As to the third factor, Defendant did not adequately explain why it was taking a position contrary to the SSA’s determination that Plaintiff was disabled from all work. In fact, in their original 8-page termination letter of November 10, 2008, Defendant did not even mention the Social Security decision.
In support of her claim of conflict of interest and bias, the Plaintiff has also raised a claim of financial bias on the part of Defendant’s reviewing physicians to justify further inquiry. Exhibit A to her reply brief [Docket #21] shows, for example, that Dr. Syrjamaki is affiliated with Reliable Review Services, which proclaims a vision “to provide employers, third party administrators and disability insurers with professional case review resources focused on the disability industry.” RRS also states in its literature that it is “focused exclusively on meeting the needs of the disability industry,” and boasts of a nationwide clientele. Exhibit A also contains promotional material from another medical review company that Defendant used in this case, MCMC, which claims to perform over 50,000 independent medical reviews (i.e., file reviews) and 18,000 IMEs annually.2 MCMC states that it “provides assistance in resolving disability claims questions in a effort to manage risk, control claim costs and increase productivity.” (Emphasis added).
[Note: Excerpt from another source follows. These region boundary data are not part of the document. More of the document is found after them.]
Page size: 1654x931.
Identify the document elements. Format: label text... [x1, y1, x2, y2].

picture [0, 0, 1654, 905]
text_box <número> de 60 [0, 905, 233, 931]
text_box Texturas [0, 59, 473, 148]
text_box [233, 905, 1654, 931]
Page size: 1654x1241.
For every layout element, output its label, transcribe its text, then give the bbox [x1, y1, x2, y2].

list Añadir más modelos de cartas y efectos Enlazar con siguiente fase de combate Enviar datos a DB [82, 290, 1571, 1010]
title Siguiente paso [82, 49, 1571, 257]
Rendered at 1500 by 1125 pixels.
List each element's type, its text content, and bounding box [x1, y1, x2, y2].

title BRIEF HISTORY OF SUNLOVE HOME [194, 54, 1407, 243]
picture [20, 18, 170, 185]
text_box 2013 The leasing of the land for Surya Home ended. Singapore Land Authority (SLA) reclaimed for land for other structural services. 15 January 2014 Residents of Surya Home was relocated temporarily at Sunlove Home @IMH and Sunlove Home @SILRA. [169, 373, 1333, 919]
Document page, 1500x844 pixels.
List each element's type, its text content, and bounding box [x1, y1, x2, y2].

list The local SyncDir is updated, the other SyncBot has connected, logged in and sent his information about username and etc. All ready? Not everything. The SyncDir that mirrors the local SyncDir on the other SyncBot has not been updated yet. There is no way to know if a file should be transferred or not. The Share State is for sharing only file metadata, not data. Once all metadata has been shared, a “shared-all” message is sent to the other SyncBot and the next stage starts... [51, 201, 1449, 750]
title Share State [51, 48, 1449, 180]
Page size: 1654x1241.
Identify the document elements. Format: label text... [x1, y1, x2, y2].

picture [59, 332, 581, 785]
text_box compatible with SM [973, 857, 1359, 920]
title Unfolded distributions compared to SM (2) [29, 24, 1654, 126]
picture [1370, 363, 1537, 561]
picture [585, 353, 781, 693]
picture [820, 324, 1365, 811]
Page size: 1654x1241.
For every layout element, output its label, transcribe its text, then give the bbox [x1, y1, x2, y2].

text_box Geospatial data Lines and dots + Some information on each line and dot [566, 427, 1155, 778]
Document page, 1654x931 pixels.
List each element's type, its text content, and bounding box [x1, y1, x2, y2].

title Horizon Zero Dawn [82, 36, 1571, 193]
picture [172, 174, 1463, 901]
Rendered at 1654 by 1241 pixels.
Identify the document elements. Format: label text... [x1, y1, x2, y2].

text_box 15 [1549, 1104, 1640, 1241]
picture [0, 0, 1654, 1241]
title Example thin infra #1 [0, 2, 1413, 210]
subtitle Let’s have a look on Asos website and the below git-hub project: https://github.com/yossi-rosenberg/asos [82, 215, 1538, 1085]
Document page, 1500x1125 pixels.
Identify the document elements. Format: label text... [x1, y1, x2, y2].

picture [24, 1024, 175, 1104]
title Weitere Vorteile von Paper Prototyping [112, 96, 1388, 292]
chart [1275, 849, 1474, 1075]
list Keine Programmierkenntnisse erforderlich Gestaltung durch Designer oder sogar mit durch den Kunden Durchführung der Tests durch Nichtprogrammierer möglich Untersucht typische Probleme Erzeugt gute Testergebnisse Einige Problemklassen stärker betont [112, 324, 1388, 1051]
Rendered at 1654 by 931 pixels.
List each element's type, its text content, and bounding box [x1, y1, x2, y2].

The medical review companies used in this case derive a tremendous financial benefit in service to the insurance industry. The degree to which those benefits lead to bias in their disability opinions is fair game for discovery.
Thus, Plaintiff has presented much more that “a mere allegation” of bias. Indeed,
even under the “predicate showing” test of Likas and Putney, Plaintiff has more than met her burden of justifying the need for discovery. As the Myers court noted, “discovery into alleged procedural defects must be strictly and carefully circumscribed to the needs of the particular case.” 581 F.Supp.2d at 914. Further, Rule 26(b)(2)(C) directs the court to weigh the potential benefit of discovery against its cost and burden to the producing party. With these precepts in mind, I find that with the exception of Interrogatory No. 2, Plaintiff’s discovery requests are sufficiently and narrowly focused on the relevant issues of bias and conflict of interest.